Yes, most of that is true, if not all of it.
Honestly, there’s a lot wrong with this, as listed above, and it was and is still (although not as much) real alienating to have never loved it. This isn’t a new thought on this site exactly, but again, there is no more frustrating feeling than not liking a match as much as everyone else. To hate something is freeing in a way. You are free to froth at the mouth, write at length about a thing, all of that. It’s an animating sort of a feeling, a call to action. The act of still liking something a lot though, but being kind of stunned at how much more people liked it than you did — especially if those people are people you otherwise share most opinions with — is a truly confusing one. There’s a guilt, I’ve found, that comes with complaining. You don’t really want to, because you did still enjoy it a lot, but something eats at you about the amount of praise it gets relative to things you liked way more. It is easy to deal with I don’t get it, while I don’t get it to this extent is a far more baffling thing. It has a way of gnawing away at a match of this caliber, something truly great being always slightly tinged by the way you felt compared to the way everyone else feels.
The thing is more that, half a decade later, I don’t really care all that much. Yeah, I am never going to love this, but I also get the feeling that a good chunk of the people who really loved this at the time also don’t quite feel the same way, so whatever.
In spite of every major flaw against it, I cannot tell you that this didn’t rock also.
Composition and execution wise, and looking at it independent of all of the things they just were not allowed to do or that they were maybe forced into on some institutional type of level, the shit is just very strong. The construction is almost perfect. There’s never a moment in this where I think that the biggest thing or the coolest thing in the match has already happened. In terms of the performances. Likewise, speaking of the performances individually, I think they do so much well. Ciampa is never at all likeable or admirable and Gargano does a best he can to run the other way away from that. A thirty seven minute move-based blowoff match would go in a lot of different bad directions, but Gargano always gets his part right.
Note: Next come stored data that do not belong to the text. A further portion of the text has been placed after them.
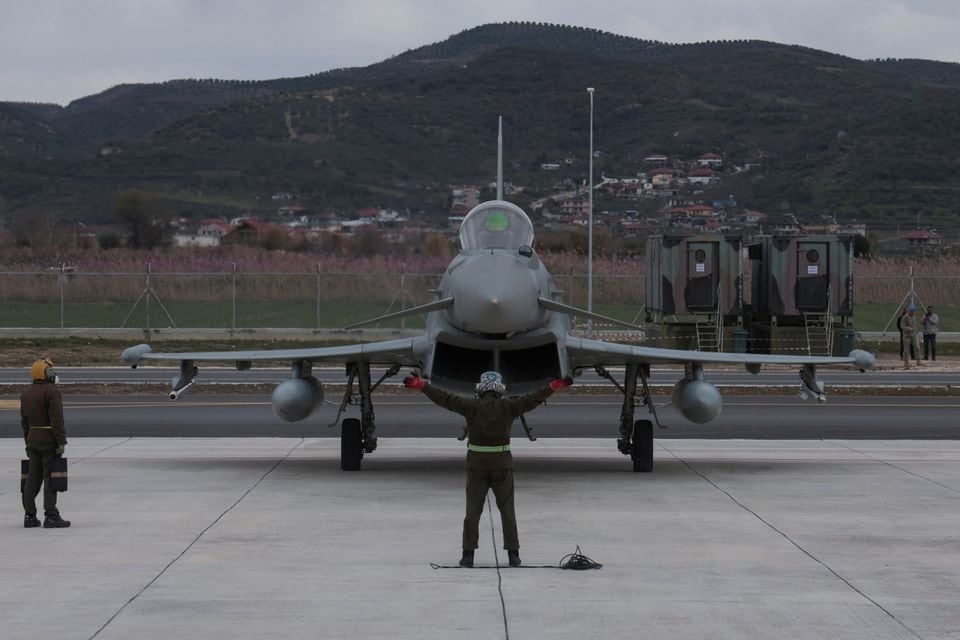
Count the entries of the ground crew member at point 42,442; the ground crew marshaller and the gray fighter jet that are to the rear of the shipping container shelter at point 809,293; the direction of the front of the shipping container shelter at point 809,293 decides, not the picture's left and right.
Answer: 0

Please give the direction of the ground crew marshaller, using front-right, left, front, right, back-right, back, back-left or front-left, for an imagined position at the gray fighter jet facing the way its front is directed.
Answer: front

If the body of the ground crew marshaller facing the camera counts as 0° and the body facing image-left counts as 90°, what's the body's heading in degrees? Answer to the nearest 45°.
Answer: approximately 180°

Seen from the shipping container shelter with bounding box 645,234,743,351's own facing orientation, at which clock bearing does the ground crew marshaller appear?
The ground crew marshaller is roughly at 12 o'clock from the shipping container shelter.

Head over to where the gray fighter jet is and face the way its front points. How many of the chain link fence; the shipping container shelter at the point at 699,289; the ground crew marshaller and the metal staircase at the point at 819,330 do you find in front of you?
1

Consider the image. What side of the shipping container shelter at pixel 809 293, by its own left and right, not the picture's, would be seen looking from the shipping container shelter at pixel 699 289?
right

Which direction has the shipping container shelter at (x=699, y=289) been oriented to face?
toward the camera

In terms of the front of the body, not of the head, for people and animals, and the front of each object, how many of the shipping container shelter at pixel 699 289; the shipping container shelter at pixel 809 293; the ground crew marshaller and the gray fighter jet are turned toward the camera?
3

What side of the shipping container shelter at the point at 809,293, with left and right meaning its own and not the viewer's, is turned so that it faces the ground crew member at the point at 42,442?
front

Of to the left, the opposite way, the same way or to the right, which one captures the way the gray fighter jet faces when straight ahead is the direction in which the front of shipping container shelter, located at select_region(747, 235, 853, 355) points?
the same way

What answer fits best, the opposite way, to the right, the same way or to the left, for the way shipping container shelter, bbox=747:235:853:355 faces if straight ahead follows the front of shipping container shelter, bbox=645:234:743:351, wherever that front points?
the same way

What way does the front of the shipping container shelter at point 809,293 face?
toward the camera

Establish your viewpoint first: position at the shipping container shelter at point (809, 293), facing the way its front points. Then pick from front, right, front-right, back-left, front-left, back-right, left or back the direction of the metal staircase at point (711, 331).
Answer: right
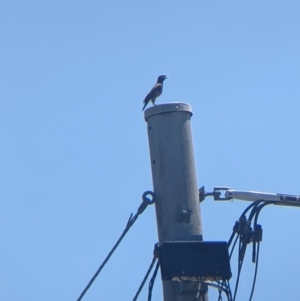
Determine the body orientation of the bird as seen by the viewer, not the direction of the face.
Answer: to the viewer's right
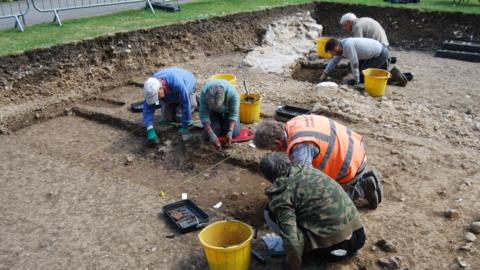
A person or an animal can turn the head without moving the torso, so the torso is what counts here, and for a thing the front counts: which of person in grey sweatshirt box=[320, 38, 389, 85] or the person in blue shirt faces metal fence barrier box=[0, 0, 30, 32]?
the person in grey sweatshirt

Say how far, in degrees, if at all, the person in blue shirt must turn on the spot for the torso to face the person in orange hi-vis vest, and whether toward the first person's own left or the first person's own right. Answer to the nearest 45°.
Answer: approximately 90° to the first person's own left

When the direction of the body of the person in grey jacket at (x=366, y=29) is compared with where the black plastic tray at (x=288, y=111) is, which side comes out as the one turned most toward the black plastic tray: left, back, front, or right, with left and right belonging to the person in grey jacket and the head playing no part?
left

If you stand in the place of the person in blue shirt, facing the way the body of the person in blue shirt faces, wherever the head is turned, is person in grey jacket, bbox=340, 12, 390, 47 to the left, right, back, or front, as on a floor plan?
back

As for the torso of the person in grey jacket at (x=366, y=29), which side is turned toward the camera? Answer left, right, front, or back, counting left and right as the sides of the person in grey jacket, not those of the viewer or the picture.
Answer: left

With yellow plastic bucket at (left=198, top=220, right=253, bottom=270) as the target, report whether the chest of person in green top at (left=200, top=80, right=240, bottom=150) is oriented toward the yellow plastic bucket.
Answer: yes

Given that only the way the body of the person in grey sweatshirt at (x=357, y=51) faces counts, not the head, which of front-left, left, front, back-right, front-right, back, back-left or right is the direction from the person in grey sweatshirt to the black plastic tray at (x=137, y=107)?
front-left

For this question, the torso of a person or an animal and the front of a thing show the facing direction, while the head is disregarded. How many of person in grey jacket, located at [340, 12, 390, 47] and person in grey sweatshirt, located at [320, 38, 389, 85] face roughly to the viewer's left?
2

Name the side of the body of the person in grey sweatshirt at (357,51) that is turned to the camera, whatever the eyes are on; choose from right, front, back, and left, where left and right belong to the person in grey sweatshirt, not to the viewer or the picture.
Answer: left

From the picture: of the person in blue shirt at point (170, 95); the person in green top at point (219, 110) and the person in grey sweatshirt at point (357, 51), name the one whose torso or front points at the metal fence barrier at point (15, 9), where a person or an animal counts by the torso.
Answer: the person in grey sweatshirt

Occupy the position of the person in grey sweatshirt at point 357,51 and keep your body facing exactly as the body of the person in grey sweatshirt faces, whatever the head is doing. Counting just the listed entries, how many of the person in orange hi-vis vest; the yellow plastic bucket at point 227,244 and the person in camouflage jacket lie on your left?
3

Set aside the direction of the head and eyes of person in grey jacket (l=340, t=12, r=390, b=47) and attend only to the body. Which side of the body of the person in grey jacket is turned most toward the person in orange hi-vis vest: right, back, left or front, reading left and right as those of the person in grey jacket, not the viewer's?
left

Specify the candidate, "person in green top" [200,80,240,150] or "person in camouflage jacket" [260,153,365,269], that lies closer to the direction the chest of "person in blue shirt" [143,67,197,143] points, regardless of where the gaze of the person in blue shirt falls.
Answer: the person in camouflage jacket
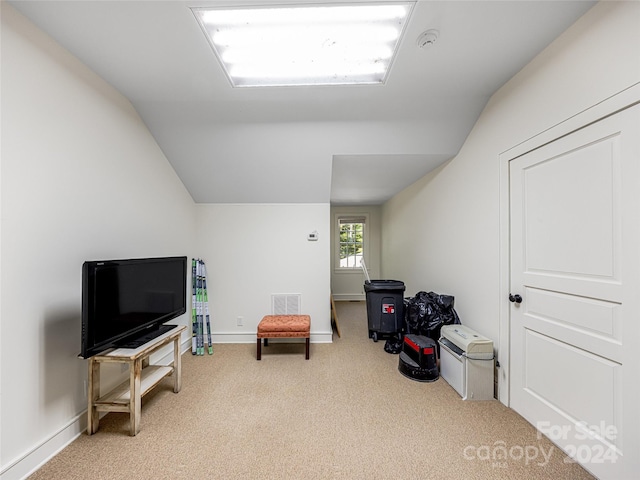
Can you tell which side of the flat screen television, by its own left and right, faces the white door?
front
He starts angry, stays desperate, and always feels like he’s really trying to get revenge.
For whatever other directions the thing winds up taking, when it gets down to the two of them, it works.
Gargano avoids the fake out plead for forgiveness, this being an imitation Generico/Steen and all, and goes into an STF GargaNo Escape, now using Ciampa’s discarded knee brace, and gets the win. As much as grappling with the moral cost of revenge might fascinate as an intellectual exercise, nothing feels quite as good or correct in this genre of entertainment as revenge does, and above every sequel and would-be successor to this match, that’s what this really has to offer.
John Boy’s Tear Jerker might not move me to that, but given what it is — everything that it could have been, everything later attempts became — it’s still very very impressive. If not my match of the year, or really even close, a totally undeniable miracle the likes of which this brand would probably never touch again in a main event, and also never quite recover from.
Not the high point of NXT exactly, but the clear point in retrospect, or at least somewhere near that point, at which the wave finally broke.